[[ EXTRACT, beginning ]]

On 02.06.25 19:01, Lorenzo Stoakes wrote:
On Mon, Jun 02, 2025 at 06:28:58PM +0200, David Hildenbrand wrote:
On 02.06.25 15:26, Lorenzo Stoakes wrote:
On Mon, Jun 02, 2025 at 02:26:21PM +0200, David Hildenbrand wrote:
On 02.06.25 13:55, Lorenzo Stoakes wrote:
On Fri, May 30, 2025 at 08:51:14PM +0200, David Hildenbrand wrote:
> if (vp->remove) { > @@ -1823,6 +1829,14 @@ struct vm_area_struct *copy_vma(struct vm_area_struct **vmap, > faulted_in_anon_vma = false; > } > + /* > + * If the VMA we are copying might contain a uprobe PTE, ensure > + * that we do not establish one upon merge. Otherwise, when mremap() > + * moves page tables, it will orphan the newly created PTE. > + */ > + if (vma->vm_file) > + vmg.skip_vma_uprobe = true; > +
Assuming we extend the VMA on the way (not merge), would we handle that properly?
Or is that not possible on this code path or already broken either way?
I'm not sure in what context you mean expand, vma_merge_new_range() calls vma_expand() so we call an expand a merge here, and this flag will be obeyed.
Essentially, an mremap() that grows an existing mapping while moving it.
Assume we have
[ VMA 0 ] [ VMA X]
And want to grow VMA 0 by 1 page.
We cannot grow in-place, so we'll have to copy VMA 0 to another VMA, and while at it, expand it by 1 page.
expand_vma()->move_vma()->copy_vma_and_data()->copy_vma()
OK so in that case you'd not have a merge at all, you'd have a new VMA and all would be well and beautiful :) or I mean hopefully. Maybe?
I'm really not sure. :)
Could there be some very odd cases like
[VMA 0 ][ VMA 1 ][ VMA X]
and when we mremap() [ VMA 1 ] to grow, we would place it before [VMA 0 ], and just by pure lick end up merging with that if the ranges match?

[[ EXTRACT, end ]]
[[ DATA EXTRACTS, beginning ]]

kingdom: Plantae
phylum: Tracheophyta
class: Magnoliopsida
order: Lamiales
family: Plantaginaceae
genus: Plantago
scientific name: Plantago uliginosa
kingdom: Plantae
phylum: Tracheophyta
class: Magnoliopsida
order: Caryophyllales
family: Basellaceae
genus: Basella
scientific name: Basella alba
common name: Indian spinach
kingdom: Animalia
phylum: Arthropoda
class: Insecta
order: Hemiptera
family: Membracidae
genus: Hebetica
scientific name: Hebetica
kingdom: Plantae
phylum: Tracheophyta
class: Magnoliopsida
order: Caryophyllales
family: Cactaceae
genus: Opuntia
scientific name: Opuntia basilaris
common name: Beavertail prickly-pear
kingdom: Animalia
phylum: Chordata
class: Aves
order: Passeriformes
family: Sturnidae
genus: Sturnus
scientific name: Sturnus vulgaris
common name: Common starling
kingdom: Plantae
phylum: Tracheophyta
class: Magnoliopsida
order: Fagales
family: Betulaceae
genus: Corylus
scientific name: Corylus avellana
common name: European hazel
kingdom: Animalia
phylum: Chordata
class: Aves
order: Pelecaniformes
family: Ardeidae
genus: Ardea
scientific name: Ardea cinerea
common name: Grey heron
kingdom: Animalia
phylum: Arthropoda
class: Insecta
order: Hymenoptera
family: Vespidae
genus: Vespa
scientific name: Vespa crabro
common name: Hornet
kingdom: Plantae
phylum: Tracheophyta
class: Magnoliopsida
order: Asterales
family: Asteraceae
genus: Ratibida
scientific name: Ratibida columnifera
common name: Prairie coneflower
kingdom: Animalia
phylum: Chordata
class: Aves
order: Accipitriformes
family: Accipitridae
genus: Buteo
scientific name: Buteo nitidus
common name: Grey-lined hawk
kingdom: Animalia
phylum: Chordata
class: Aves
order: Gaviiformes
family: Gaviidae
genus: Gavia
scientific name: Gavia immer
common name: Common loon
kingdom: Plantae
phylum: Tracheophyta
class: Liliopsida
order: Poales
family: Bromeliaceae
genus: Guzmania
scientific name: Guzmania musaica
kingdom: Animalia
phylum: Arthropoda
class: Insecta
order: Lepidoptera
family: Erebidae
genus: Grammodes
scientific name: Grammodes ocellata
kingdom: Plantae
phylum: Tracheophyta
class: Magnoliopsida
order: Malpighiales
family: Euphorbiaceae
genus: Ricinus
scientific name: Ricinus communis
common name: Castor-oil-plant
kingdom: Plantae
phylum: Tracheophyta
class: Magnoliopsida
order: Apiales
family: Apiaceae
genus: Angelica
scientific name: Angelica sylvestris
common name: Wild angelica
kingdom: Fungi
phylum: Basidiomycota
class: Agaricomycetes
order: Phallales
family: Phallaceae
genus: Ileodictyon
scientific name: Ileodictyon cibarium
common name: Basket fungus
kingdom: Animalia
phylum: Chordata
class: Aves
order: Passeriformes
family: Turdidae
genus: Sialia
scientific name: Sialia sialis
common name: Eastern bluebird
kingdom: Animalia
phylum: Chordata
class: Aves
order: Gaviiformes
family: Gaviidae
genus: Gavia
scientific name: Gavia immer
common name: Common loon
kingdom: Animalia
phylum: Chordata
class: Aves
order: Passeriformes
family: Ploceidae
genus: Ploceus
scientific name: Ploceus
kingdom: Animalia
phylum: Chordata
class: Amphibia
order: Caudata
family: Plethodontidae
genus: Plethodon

[[ DATA EXTRACTS, end ]]

EXERCISES TO COMPLETE:
a: Return everything in the email thread from "I'm not sure" down to "mean hopefully. Maybe?".
b: Answer these questions from the email thread:
(i) In the example, by how many pages should VMA 0 grow?
(ii) Which function does vma_merge_new_range() call, according to the email thread?
(iii) In the code added to copy_vma(), what condition leads to vmg.skip_vma_uprobe being set to true?
You won't need the entries for anything here.

ANSWERS TO THE EXERCISES:
a:
I'm not sure in what context you mean expand, vma_merge_new_range() calls vma_expand() so we call an expand a merge here, and this flag will be obeyed.
Essentially, an mremap() that grows an existing mapping while moving it.
Assume we have
[ VMA 0 ] [ VMA X]
And want to grow VMA 0 by 1 page.
We cannot grow in-place, so we'll have to copy VMA 0 to another VMA, and while at it, expand it by 1 page.
expand_vma()->move_vma()->copy_vma_and_data()->copy_vma()
OK so in that case you'd not have a merge at all, you'd have a new VMA and all would be well and beautiful :) or I mean hopefully. Maybe?

b:
(i) By 1 page.
(ii) vma_expand().
(iii) The VMA has a vm_file, checked as "if (vma->vm_file)".